Each line below should be restated word for word.

(Page-level text extractions)
:::

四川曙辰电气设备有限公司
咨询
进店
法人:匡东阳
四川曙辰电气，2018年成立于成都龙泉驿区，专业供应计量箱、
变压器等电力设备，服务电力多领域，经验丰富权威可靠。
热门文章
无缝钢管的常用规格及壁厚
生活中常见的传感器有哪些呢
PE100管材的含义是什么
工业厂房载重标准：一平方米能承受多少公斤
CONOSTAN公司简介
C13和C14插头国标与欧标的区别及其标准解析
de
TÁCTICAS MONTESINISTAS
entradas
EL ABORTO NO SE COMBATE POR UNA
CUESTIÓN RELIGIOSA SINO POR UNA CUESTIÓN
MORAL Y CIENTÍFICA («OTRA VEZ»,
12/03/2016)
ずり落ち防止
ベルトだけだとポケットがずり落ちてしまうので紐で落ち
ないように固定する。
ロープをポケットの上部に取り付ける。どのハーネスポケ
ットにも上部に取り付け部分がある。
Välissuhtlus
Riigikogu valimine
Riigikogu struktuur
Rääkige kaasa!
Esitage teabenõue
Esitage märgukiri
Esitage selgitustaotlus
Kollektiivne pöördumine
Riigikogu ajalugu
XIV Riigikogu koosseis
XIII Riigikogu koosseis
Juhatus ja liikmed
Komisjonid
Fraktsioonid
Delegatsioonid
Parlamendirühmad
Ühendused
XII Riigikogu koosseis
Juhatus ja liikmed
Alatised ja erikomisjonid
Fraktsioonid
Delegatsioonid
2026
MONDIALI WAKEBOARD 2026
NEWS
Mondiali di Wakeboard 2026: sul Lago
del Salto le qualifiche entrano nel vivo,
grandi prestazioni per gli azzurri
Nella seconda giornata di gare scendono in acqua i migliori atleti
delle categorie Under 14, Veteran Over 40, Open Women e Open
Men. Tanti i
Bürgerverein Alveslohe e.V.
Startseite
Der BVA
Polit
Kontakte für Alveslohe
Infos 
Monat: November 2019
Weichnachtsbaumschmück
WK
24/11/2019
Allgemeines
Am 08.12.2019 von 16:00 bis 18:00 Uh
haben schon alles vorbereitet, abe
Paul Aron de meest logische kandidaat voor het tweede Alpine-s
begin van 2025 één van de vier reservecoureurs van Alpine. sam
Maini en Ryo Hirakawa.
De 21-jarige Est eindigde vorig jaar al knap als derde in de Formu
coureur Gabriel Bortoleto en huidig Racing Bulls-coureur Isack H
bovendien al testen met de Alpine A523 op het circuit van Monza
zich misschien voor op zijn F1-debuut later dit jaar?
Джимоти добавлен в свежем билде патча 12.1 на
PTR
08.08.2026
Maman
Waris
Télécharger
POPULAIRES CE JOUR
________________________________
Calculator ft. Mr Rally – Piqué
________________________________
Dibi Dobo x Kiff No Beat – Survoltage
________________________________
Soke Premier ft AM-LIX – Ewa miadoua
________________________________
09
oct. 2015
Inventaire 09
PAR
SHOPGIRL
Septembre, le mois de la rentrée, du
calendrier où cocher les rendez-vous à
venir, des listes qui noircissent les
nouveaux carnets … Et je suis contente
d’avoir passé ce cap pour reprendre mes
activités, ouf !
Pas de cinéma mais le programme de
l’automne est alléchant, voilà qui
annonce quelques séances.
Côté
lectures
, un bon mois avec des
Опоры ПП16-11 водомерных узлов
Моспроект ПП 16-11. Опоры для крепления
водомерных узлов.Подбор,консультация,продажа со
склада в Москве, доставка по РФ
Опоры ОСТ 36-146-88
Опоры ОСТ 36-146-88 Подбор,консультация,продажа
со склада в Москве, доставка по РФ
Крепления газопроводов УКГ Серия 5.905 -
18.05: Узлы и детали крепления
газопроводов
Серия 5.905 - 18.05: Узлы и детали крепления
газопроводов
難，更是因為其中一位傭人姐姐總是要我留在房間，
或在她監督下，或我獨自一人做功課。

:::

■ Exercise answer ■
四川曙辰电气设备有限公司
咨询
进店
法人:匡东阳
四川曙辰电气，2018年成立于成都龙泉驿区，专业供应计量箱、
变压器等电力设备，服务电力多领域，经验丰富权威可靠。
热门文章
无缝钢管的常用规格及壁厚
生活中常见的传感器有哪些呢
PE100管材的含义是什么
工业厂房载重标准：一平方米能承受多少公斤
CONOSTAN公司简介
C13和C14插头国标与欧标的区别及其标准解析
de
TÁCTICAS MONTESINISTAS
entradas
EL ABORTO NO SE COMBATE POR UNA
CUESTIÓN RELIGIOSA SINO POR UNA CUESTIÓN
MORAL Y CIENTÍFICA («OTRA VEZ»,
12/03/2016)
ずり落ち防止
ベルトだけだとポケットがずり落ちてしまうので紐で落ち
ないように固定する。
ロープをポケットの上部に取り付ける。どのハーネスポケ
ットにも上部に取り付け部分がある。
Välissuhtlus
Riigikogu valimine
Riigikogu struktuur
Rääkige kaasa!
Esitage teabenõue
Esitage märgukiri
Esitage selgitustaotlus
Kollektiivne pöördumine
Riigikogu ajalugu
XIV Riigikogu koosseis
XIII Riigikogu koosseis
Juhatus ja liikmed
Komisjonid
Fraktsioonid
Delegatsioonid
Parlamendirühmad
Ühendused
XII Riigikogu koosseis
Juhatus ja liikmed
Alatised ja erikomisjonid
Fraktsioonid
Delegatsioonid
2026
MONDIALI WAKEBOARD 2026
NEWS
Mondiali di Wakeboard 2026: sul Lago
del Salto le qualifiche entrano nel vivo,
grandi prestazioni per gli azzurri
Nella seconda giornata di gare scendono in acqua i migliori atleti
delle categorie Under 14, Veteran Over 40, Open Women e Open
Men. Tanti i
Bürgerverein Alveslohe e.V.
Startseite
Der BVA
Polit
Kontakte für Alveslohe
Infos 
Monat: November 2019
Weichnachtsbaumschmück
WK
24/11/2019
Allgemeines
Am 08.12.2019 von 16:00 bis 18:00 Uh
haben schon alles vorbereitet, abe
Paul Aron de meest logische kandidaat voor het tweede Alpine-s
begin van 2025 één van de vier reservecoureurs van Alpine. sam
Maini en Ryo Hirakawa.
De 21-jarige Est eindigde vorig jaar al knap als derde in de Formu
coureur Gabriel Bortoleto en huidig Racing Bulls-coureur Isack H
bovendien al testen met de Alpine A523 op het circuit van Monza
zich misschien voor op zijn F1-debuut later dit jaar?
Джимоти добавлен в свежем билде патча 12.1 на
PTR
08.08.2026
Maman
Waris
Télécharger
POPULAIRES CE JOUR
________________________________
Calculator ft. Mr Rally – Piqué
________________________________
Dibi Dobo x Kiff No Beat – Survoltage
________________________________
Soke Premier ft AM-LIX – Ewa miadoua
________________________________
09
oct. 2015
Inventaire 09
PAR
SHOPGIRL
Septembre, le mois de la rentrée, du
calendrier où cocher les rendez-vous à
venir, des listes qui noircissent les
nouveaux carnets … Et je suis contente
d’avoir passé ce cap pour reprendre mes
activités, ouf !
Pas de cinéma mais le programme de
l’automne est alléchant, voilà qui
annonce quelques séances.
Côté
lectures
, un bon mois avec des
Опоры ПП16-11 водомерных узлов
Моспроект ПП 16-11. Опоры для крепления
водомерных узлов.Подбор,консультация,продажа со
склада в Москве, доставка по РФ
Опоры ОСТ 36-146-88
Опоры ОСТ 36-146-88 Подбор,консультация,продажа
со склада в Москве, доставка по РФ
Крепления газопроводов УКГ Серия 5.905 -
18.05: Узлы и детали крепления
газопроводов
Серия 5.905 - 18.05: Узлы и детали крепления
газопроводов
難，更是因為其中一位傭人姐姐總是要我留在房間，
或在她監督下，或我獨自一人做功課。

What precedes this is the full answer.